→ Your objective
Report back each line of the records that contains the string "https".

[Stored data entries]
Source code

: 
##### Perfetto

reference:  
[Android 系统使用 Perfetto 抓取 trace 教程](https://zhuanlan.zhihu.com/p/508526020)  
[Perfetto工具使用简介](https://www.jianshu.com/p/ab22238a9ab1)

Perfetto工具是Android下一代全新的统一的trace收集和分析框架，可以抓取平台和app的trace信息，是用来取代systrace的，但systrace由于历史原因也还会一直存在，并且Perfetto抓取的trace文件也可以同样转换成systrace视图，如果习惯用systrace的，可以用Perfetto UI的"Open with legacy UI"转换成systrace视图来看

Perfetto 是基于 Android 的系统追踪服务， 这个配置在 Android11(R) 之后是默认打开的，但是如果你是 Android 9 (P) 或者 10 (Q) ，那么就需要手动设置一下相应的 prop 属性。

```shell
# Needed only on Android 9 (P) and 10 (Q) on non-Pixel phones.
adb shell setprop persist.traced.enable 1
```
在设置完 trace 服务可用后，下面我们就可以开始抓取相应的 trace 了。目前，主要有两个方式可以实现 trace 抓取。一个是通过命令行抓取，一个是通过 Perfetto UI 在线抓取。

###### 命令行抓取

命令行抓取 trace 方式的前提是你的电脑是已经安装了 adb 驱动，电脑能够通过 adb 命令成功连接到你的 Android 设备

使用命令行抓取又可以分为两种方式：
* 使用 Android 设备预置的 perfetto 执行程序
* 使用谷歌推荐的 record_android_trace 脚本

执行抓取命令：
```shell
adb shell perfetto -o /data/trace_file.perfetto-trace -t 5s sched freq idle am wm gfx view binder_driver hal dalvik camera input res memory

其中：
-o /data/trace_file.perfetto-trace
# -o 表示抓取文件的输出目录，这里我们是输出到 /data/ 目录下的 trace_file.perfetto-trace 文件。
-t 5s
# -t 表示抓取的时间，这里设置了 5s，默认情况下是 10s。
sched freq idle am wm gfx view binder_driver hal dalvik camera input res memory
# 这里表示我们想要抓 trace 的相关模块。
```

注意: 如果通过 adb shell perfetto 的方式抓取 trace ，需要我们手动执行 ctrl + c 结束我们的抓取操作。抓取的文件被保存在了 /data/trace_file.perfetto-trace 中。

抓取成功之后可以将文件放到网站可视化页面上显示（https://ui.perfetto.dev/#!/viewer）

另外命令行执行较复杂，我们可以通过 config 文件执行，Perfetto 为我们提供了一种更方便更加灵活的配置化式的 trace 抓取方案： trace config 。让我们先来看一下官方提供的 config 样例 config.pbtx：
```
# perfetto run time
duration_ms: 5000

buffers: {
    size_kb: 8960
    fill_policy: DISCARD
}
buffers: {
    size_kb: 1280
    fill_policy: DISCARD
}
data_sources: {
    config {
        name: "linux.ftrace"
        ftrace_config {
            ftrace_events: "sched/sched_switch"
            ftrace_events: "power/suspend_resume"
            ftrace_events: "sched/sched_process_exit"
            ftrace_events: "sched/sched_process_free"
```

→ The answer
[Android 系统使用 Perfetto 抓取 trace 教程](https://zhuanlan.zhihu.com/p/508526020)  
[Perfetto工具使用简介](https://www.jianshu.com/p/ab22238a9ab1)
抓取成功之后可以将文件放到网站可视化页面上显示（https://ui.perfetto.dev/#!/viewer）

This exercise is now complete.